-- Requirement --
Copy each of the rows below word for word, leaving out the pictures.

-- Material provided --
+--

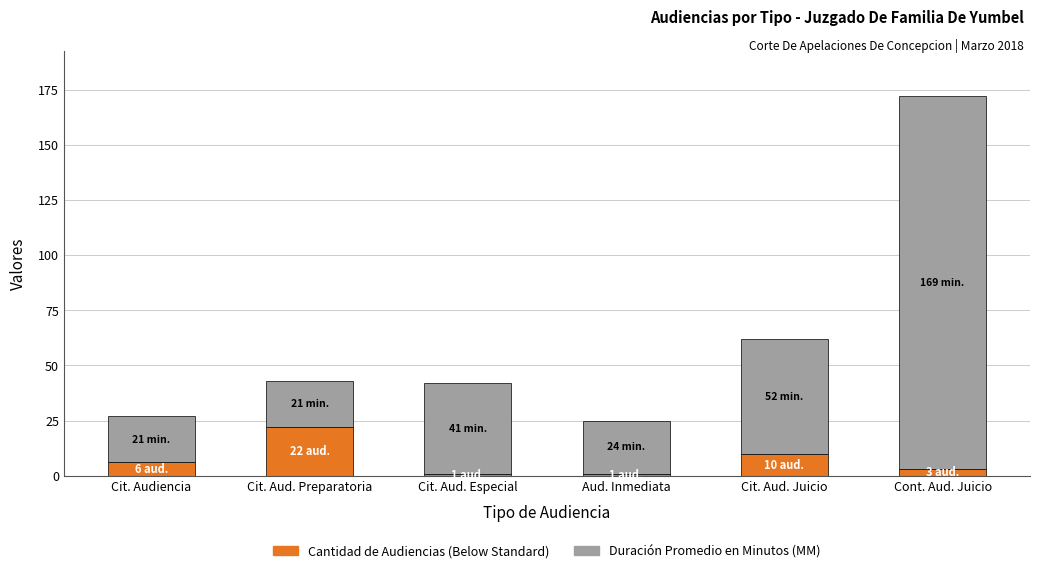

Does the chart contain any negative values?

No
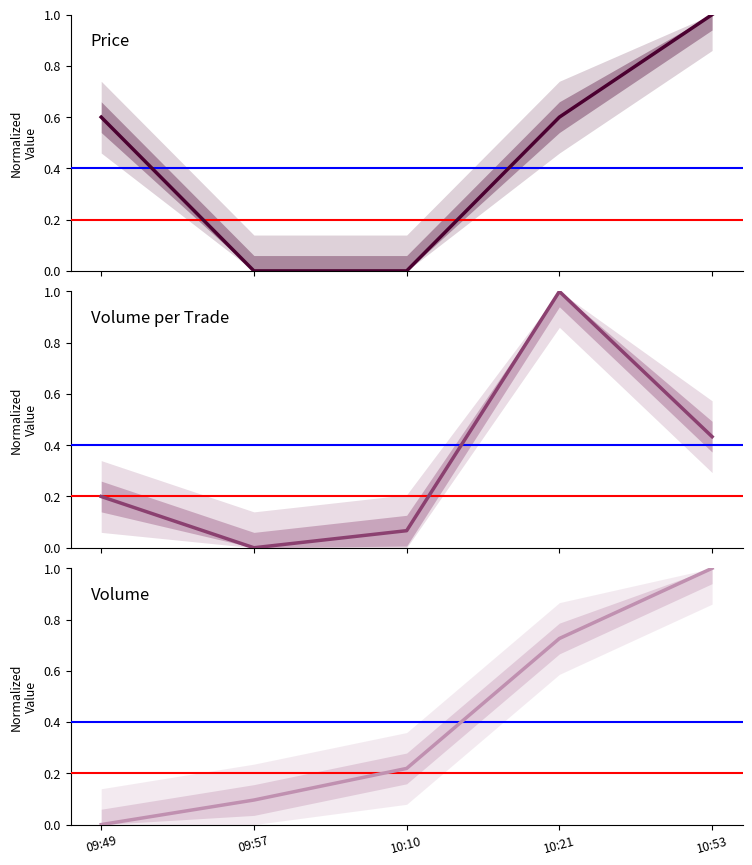

What is the average value of the Volume per Trade series?

0.3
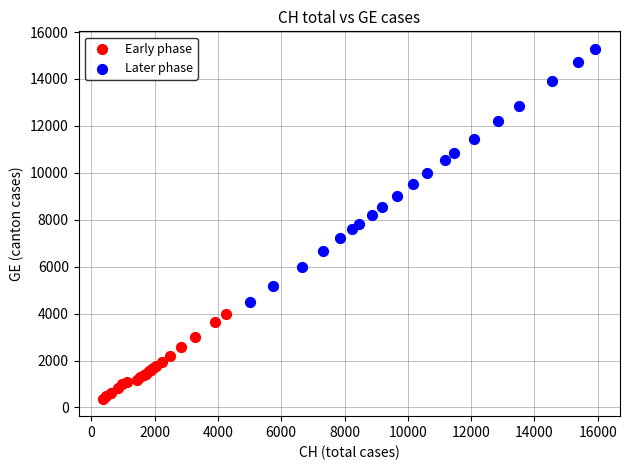

Which series has the widest spread of Y values?

Later phase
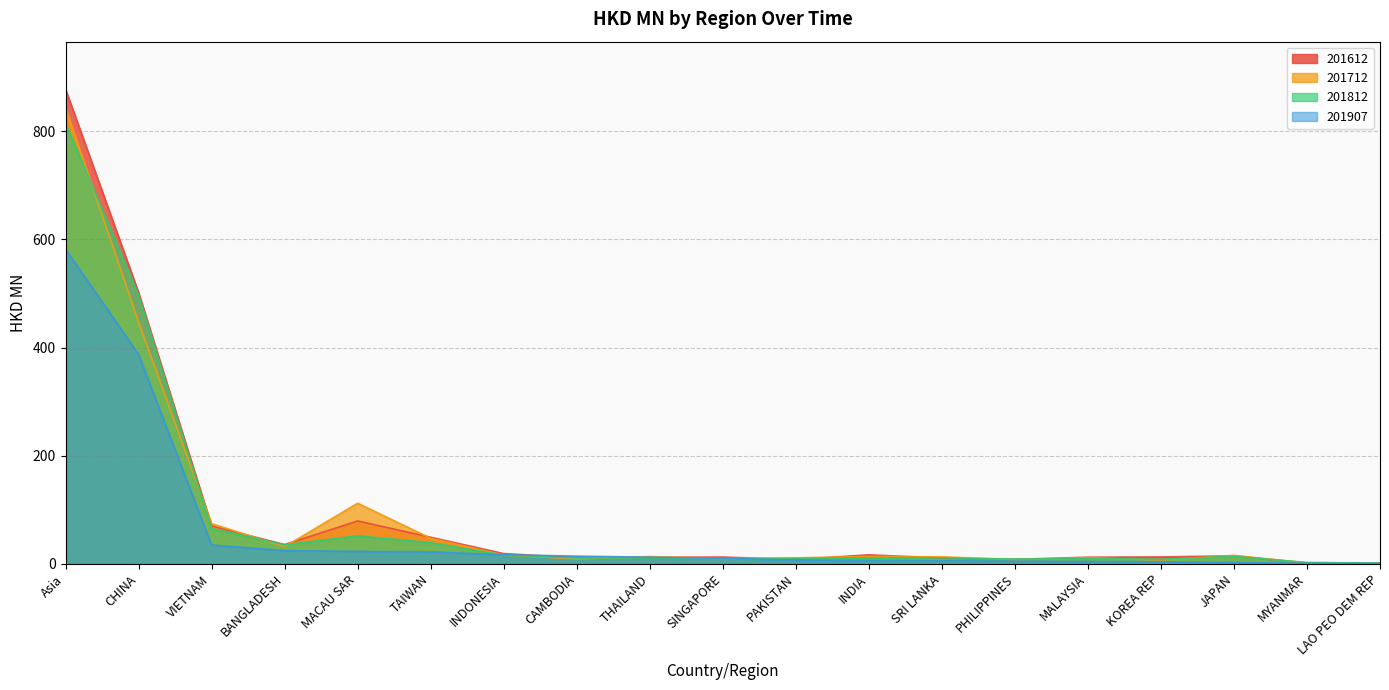

What is the highest value of the 201612 series?

877.8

+--

-- Response area --
Does the chart contain any negative values?

No

What is the average value of the Volume per Trade series?

0.3

Which series has the widest spread of Y values?

Later phase

What is the highest value of the 201612 series?

877.8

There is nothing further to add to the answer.